Tag Archives: Everything I Never Told You

Little Fires Everywhere

 

“Sometimes, just when you think everything’s gone, you find a way…Like after a prairie fire. I saw one, years ago, when we were in Nebraska. It seems like the end of the world. The earth is all scorched and black and everything green is gone. But after the burning, the soil is richer, and new things can grow…People are like that, too, you know. They start over. They find a way.”

— Celeste Ng, Little Fires Everywhere

On the heels of her hugely successful debut novel, Everything I Never Told You, the second literary effort from Celeste Ng (@pronounced_ing) is called Little Fires Everywhere, but could very well be titled “A Heartbreaking Work of Staggering Genius” (if not for Mr. Eggers) or simply “Trainwreck Central” (if only that title wouldn’t cause so much confusion among train enthusiasts). Call it beautiful, astounding, revelatory, captivating – just don’t call it late for the fireworks. And that’s because there are plenty of them in this rich tapestry of voices and shared histories.

Through Little Fires Everywhere, we are witness to an author who, with a practiced deftness beyond her years, delves into the intimate pasts of so many men and women, boys and girls, to bring about a cavalcade of experiences that are somehow, in some way far past the reader’s imagination, connected.

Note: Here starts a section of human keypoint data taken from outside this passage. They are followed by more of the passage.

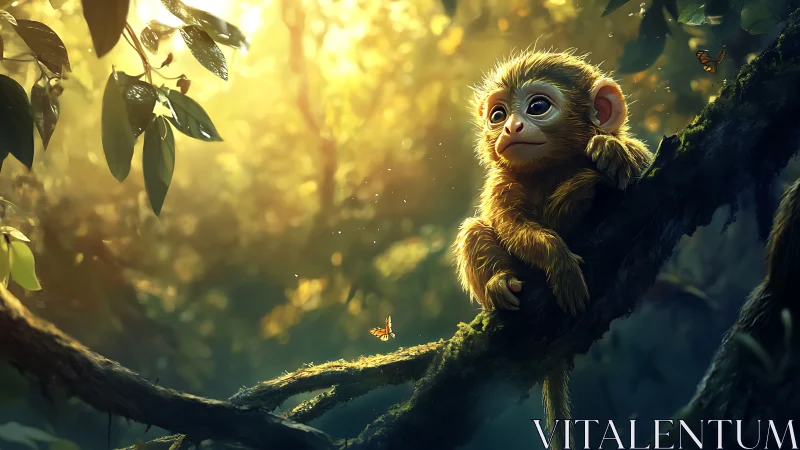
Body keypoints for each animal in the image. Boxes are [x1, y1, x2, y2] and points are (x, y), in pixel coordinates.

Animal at [452, 50, 653, 450]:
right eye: (498, 115)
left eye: (538, 107)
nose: (510, 128)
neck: (552, 170)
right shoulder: (501, 183)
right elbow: (510, 226)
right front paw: (557, 259)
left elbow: (643, 164)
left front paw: (609, 150)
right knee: (474, 231)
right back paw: (500, 281)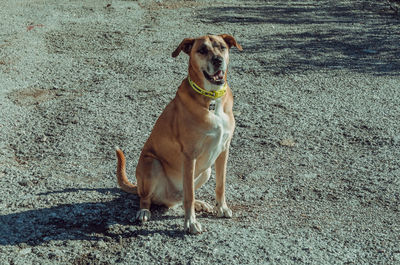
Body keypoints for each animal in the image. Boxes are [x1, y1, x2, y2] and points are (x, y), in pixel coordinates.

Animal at [114, 33, 242, 233]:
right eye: (202, 50)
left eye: (222, 47)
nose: (218, 60)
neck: (212, 100)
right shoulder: (190, 156)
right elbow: (189, 194)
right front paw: (190, 223)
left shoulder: (223, 150)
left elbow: (220, 185)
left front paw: (221, 208)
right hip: (152, 164)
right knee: (147, 198)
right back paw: (144, 211)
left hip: (206, 170)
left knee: (182, 197)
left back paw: (199, 203)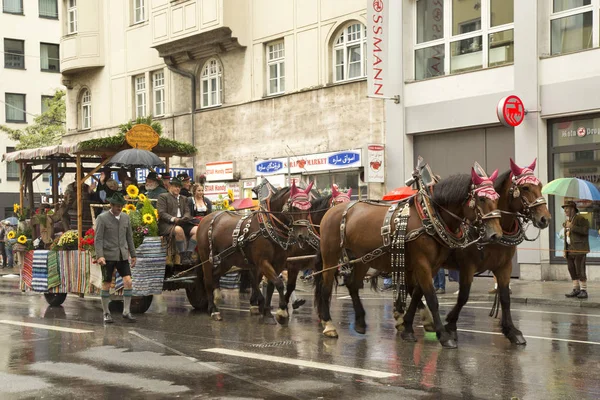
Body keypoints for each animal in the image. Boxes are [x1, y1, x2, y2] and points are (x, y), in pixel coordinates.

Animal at [196, 181, 314, 322]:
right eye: (294, 208)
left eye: (308, 208)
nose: (303, 236)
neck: (269, 225)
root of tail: (207, 218)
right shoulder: (263, 262)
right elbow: (279, 283)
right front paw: (281, 309)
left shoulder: (279, 263)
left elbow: (271, 285)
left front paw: (268, 311)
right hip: (206, 258)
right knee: (207, 279)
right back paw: (214, 310)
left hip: (226, 261)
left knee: (215, 275)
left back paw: (215, 300)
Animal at [316, 164, 504, 348]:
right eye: (481, 199)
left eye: (497, 198)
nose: (495, 235)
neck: (429, 215)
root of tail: (332, 210)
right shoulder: (422, 263)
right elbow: (431, 298)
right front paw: (443, 335)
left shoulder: (433, 266)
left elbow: (417, 294)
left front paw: (407, 327)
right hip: (330, 256)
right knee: (326, 286)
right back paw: (329, 324)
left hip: (362, 258)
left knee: (353, 285)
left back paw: (360, 322)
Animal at [438, 159, 552, 344]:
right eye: (525, 188)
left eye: (540, 185)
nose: (545, 219)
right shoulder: (467, 267)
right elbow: (463, 296)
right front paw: (451, 325)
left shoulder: (504, 266)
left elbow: (505, 297)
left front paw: (511, 330)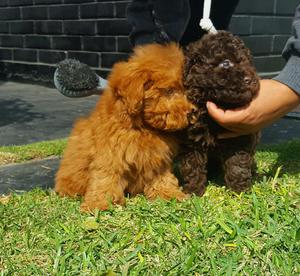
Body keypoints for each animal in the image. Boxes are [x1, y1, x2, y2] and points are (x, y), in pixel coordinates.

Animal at [54, 43, 195, 211]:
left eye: (186, 90)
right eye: (169, 91)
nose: (192, 112)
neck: (143, 126)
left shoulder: (156, 156)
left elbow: (161, 175)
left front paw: (169, 194)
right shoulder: (110, 152)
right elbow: (105, 176)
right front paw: (98, 204)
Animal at [178, 31, 260, 196]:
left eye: (247, 62)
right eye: (225, 63)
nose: (252, 80)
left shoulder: (240, 137)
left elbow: (237, 165)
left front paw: (239, 191)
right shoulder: (191, 140)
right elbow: (192, 166)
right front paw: (193, 191)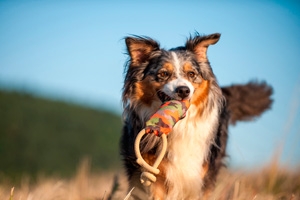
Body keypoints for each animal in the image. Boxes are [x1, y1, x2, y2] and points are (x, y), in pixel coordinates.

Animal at [119, 32, 272, 198]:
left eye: (191, 74)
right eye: (163, 74)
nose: (183, 90)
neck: (180, 127)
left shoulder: (202, 173)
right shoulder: (150, 172)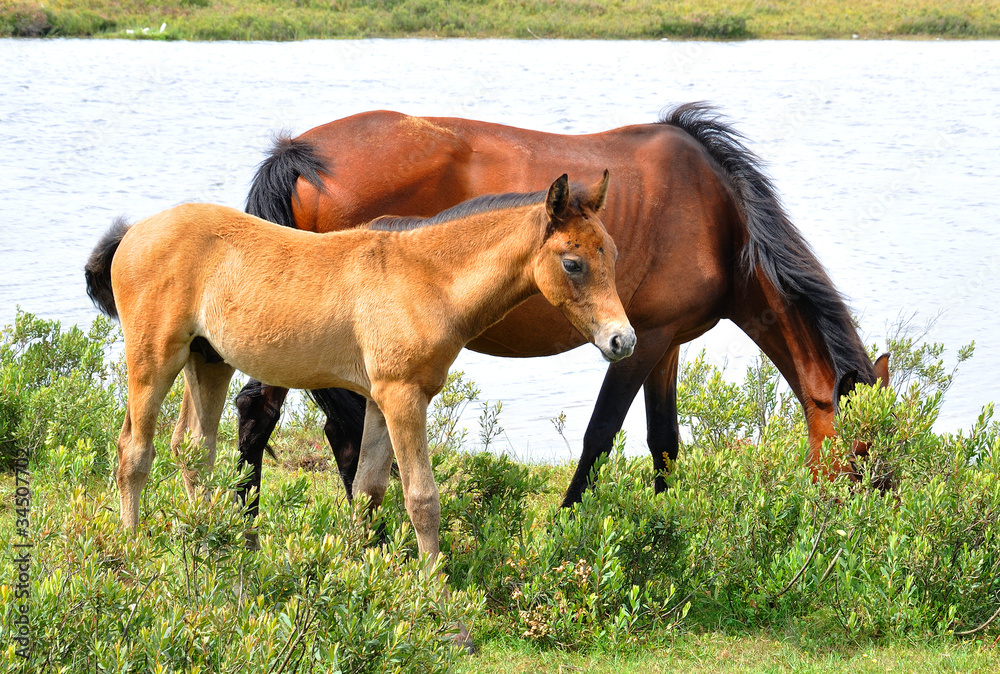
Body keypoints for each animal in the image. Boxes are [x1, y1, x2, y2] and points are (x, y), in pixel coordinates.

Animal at [83, 174, 634, 565]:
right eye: (572, 263)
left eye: (612, 252)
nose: (622, 340)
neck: (427, 278)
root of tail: (133, 233)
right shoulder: (403, 395)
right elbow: (421, 496)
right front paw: (434, 588)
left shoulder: (376, 397)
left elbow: (369, 489)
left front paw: (354, 570)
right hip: (155, 358)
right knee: (135, 450)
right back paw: (131, 547)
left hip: (207, 360)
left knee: (193, 449)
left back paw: (204, 542)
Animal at [235, 103, 889, 517]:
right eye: (864, 453)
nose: (872, 524)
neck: (720, 219)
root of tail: (297, 154)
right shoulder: (643, 341)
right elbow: (602, 434)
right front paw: (570, 524)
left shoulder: (666, 344)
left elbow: (665, 441)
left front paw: (669, 524)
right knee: (305, 423)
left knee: (277, 415)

This novel reminded me so much of Jonathan Franzen’s Freedom in all of the good ways – excellent character development, an intriguing plot, a window into the human condition – but with a tighter ending than what some would call Mr. Franzen’s opus.

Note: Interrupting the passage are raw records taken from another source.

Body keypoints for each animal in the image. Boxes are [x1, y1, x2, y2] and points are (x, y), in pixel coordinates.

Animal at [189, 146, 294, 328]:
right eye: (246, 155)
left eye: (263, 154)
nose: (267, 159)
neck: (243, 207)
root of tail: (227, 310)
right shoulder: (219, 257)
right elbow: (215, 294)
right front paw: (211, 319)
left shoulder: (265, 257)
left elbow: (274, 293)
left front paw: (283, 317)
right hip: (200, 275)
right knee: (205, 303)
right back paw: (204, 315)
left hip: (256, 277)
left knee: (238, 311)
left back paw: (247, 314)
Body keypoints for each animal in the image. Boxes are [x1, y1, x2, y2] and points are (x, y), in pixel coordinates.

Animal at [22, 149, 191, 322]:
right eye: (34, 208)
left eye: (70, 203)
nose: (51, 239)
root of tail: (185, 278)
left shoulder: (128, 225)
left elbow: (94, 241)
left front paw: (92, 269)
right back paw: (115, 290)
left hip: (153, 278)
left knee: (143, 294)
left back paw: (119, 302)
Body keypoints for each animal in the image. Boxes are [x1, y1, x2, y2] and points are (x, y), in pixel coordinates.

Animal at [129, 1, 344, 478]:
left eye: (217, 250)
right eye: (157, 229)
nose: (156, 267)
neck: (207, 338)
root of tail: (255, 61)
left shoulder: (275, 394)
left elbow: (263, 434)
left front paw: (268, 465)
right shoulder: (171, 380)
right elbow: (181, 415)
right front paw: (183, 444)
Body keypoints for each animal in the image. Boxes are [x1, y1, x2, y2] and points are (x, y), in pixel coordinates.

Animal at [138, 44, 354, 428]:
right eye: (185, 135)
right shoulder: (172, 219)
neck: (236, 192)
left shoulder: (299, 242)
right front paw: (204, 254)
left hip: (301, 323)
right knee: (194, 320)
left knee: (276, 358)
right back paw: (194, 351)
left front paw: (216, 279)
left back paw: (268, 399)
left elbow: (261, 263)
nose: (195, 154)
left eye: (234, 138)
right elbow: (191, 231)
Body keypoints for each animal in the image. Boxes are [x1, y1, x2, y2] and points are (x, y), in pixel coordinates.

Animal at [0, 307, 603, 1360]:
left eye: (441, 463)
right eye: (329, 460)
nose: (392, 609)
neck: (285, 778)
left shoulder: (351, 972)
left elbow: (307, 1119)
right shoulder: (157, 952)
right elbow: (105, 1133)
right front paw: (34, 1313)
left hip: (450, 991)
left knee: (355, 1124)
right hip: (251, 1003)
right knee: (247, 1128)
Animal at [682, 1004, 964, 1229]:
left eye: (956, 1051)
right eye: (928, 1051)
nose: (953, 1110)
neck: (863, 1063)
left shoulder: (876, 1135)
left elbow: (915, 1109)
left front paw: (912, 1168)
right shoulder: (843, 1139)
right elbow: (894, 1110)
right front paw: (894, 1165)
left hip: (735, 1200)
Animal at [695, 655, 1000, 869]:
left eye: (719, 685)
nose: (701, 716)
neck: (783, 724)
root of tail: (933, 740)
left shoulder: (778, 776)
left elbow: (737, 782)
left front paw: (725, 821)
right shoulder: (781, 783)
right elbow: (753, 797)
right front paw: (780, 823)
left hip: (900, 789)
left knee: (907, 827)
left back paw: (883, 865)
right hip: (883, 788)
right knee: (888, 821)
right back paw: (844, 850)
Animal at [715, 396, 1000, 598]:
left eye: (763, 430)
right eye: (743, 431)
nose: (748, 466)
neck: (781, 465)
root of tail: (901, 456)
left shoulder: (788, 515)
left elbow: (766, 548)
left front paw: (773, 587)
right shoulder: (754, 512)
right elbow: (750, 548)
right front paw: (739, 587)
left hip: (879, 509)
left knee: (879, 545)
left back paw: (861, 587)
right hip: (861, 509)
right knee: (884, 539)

Now this is ironic, for me at least, because of who Ms. Ng’s publisher has chosen to be the frontline supporter for Little Fires Everywhere: Jodi Picoult. There’s Ms. Picoult’s name splashed across all editions of the novel! And why not? Jodi Picoult is the bestselling author of something like 254 novels on…you guessed it! The New York Times bestseller list.

But within the publishing world, she’s also known as one of two women, along with fellow bestselling author Jennifer Weiner, who stood up to the alleged “literary establishment’s shoddy treatment of commercial writers” in the wake of “Freedomgate.” Jason Pinter wrote an article about this, “Jodi Picoult and Jennifer Weiner Speak Out on Franzen Feud,” in which he interviewed both women.

Apparently, Ms. Picoult and Ms. Weiner got caught in the crossfire after Franzen published Freedom, landed himself on the cover of Time magazine, and had the Times drooling all over him and everything Midwest or Minnesotan.

Ms. Weiner summed up her point quite nicely by stating in the above interview:

“I think it’s a very old and deep-seated double standard that holds that when a man writes about family and feelings, it’s literature with a capital L, but when a woman considers the same topics, it’s romance, or a beach book – in short, it’s something unworthy of a serious critic’s attention.”

I won’t concern myself with this curfuffle/kerfuffle – or whatever it is – but I will say that Little Fires Everywhere is most definitely Literature, prose fiction, or whatever the France label you want to put on it to make it sound more part of la noblesse or the literati.